Ya en los primeros capítulos me di cuenta de que además de no haber oído hablar nunca antes de Jennette McCurdy, tampoco sentía ninguna identificación con la historia que estaba contando. Nada que impidiera de obsesionarme por completo, de abrir el libro en cada minuto libre que tenía y de terminarlo en tres días.

Jennette cuenta cómo su madre la obligó a seguir una carrera como actriz cuando solo tenía seis años y, además de haberla introducido en la anorexia, trató de mantenerla bajo control, básicamente impidiéndola de crecer e independizarse.

Escuchando algunas entrevistas con la autora, un tema que casi siempre se abordaba era la identificación que muchas personas sintieron con la historia. ¿Todas estas personas eran actrices o actores obligados por sus madres a trabajar a la edad de seis años? Obvio que no. Pero todas sentían que durante su infancia y adolescencia su misión en la tierra era hacer felices a sus madres. Sentían que sus madres depositaron en ellas la expectativa de algo que ellas mismas no tuvieron, esperando o incluso presionándolas para que lo cumplieran. Inconscientemente, estas personas crecieron sintiendo que necesitaban satisfacer los deseos de sus progenitoras y confundían los deseos de sus madres con sus propios deseos. Esto nunca me pasó.

Mi mamá nunca esperó nada de mí. No digo que esto sea bueno. Puede ser que en cierto momento de mi infancia ella simplemente me miró, sacudió la cabeza negativamente y concluyó que de todos modos esa niña no iba a resultar en nada. Creo que fue entonces cuando dejó de prepararme la merienda y tuve que pensar qué llevarme para el recreo del día siguiente. Mis amigas abrían sus tuppers sorprendidas —negativamente o positivamente, no importa— porque no tenían idea de lo que sus madres habían puesto dentro. De repente estaban allí, dos rebanadas de torta de bananas o cuatro galletas caseras hechas por la abuela. Yo no. Siempre supe exactamente qué esperar cuando abría mi tupperware.

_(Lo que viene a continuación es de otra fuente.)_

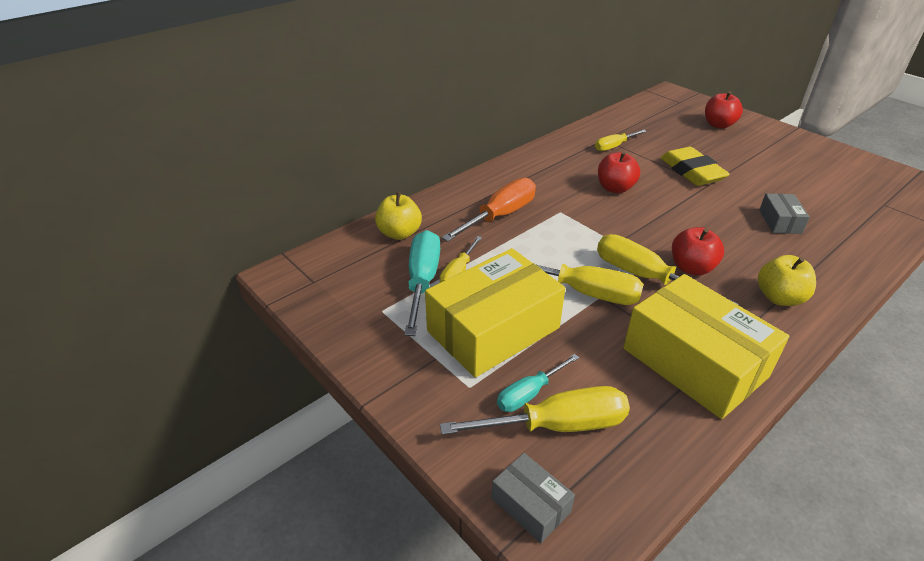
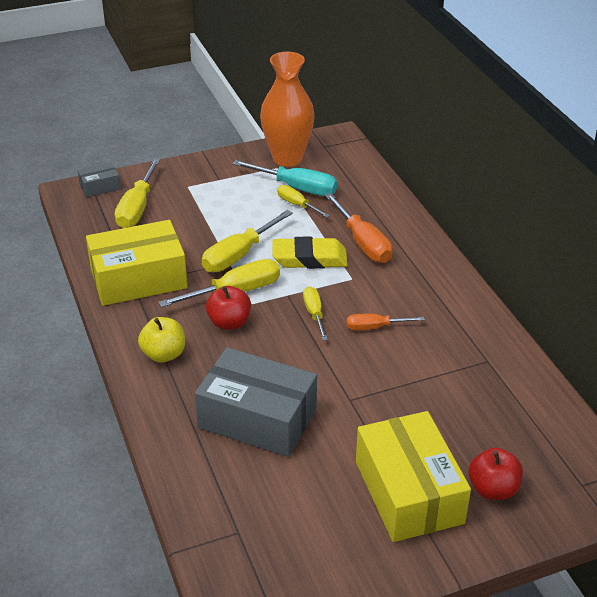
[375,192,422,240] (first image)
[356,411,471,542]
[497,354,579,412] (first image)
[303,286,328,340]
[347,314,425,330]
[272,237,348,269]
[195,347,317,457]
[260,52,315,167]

Para no ser injusta, sí hubo un tiempo en que mi madre esperó algo de mí. Cuando cumplí 14 años, había perdido mucho peso, los aparatos finalmente habían empezado a posicionar mis dientes frontales correctamente y mi pelo rubio miel estaba larguísimo y brillante, por lo que ella decidió invertir en mí. En mi carrera de modelo. Me inscribió en el curso de Dilson Stein, un buscador de talentos que una vez al año iba a Santa Rosa con su curso para tratar de descubrir nuevas Gisele Bündchens y llenarse el culo de plata. Todas las preadolescentes y adolescentes de clase media en adelante hacían el curso de Dilson Stein, pero nunca se me ocurrió mencionarle esta posibilidad a mi mamá. No porque no quisiera, sino porque, además de tener un espejo en mi habitación, no tenía expectativas de que ella estuviera dispuesta a gastar dinero en eso. Ni siquiera me había puesto en clases de inglés, ballet o patinaje como lo hizo con mi hermana mayor.

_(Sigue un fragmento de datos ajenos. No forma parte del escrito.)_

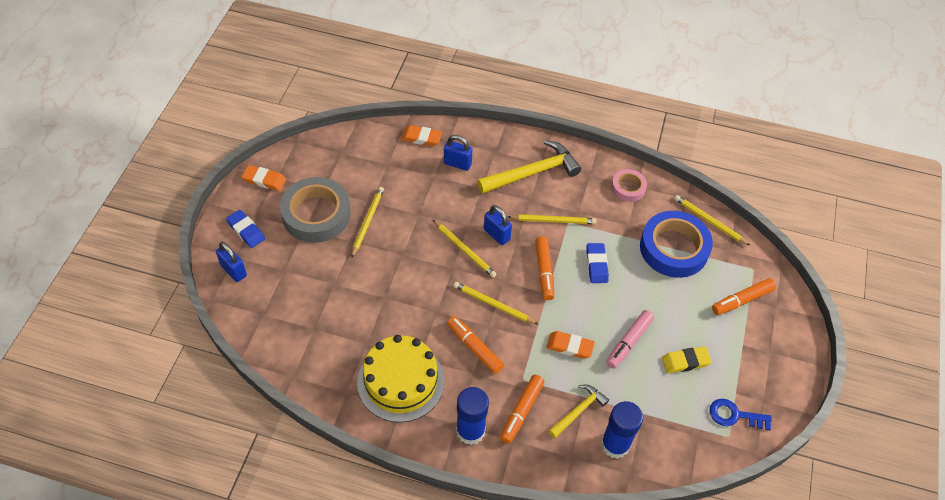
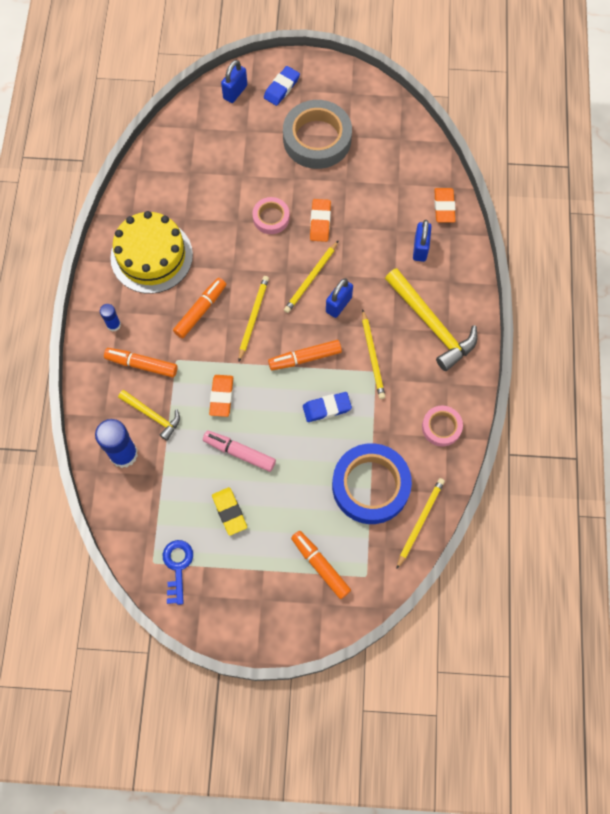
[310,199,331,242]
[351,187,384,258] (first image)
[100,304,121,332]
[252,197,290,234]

Después del curso, mi madre no dejaba de sorprenderme. No solo pagó el book de fotos, que era opcional, sino que también pagó el tradicional viaje a São Paulo, donde todas las chicas que se tenían el book iban a visitar agencias de modelos. Todo esto para que meses después, cuando recibí una carta de una agencia llamada Setting Models queriendo contratarme, toda la familia llegara a la conclusión de que tal vez era un poco arriesgado enviar sola a una adolescente de 15 años a São Paulo a vivir en un apartamento con otras ocho aspirantes a modelos.

Después de este brote, las cosas volvieron a ser como antes. Mi mamá nunca quiso que estudiara medicina, que fuera flaca, que no tuviera granitos, que me depilara las piernas, que me hiciera las cejas. Simplemente no eran cosas que importaban. Estaba todo bien si me comía siete sándwiches en una tarde, y también estaba todo bien si hacía la dieta de los líquidos durante 48 horas. Estaba bien si los pelos de mis piernas eran lo suficientemente largos como para hacer trenzas, pero si le pedía una Gillette, ella me la traía. Tampoco importaba si mis uñas estaban hechas o no.

Y así terminé siendo una mujer adulta sin talento desarrollado, pero una mujer adulta que no siente que tiene que hacer nada.


PD. Hasta el día de hoy, nunca me he depilado (o rasurado) la pierna de la rodilla para arriba y no pienso hacerlo jamás.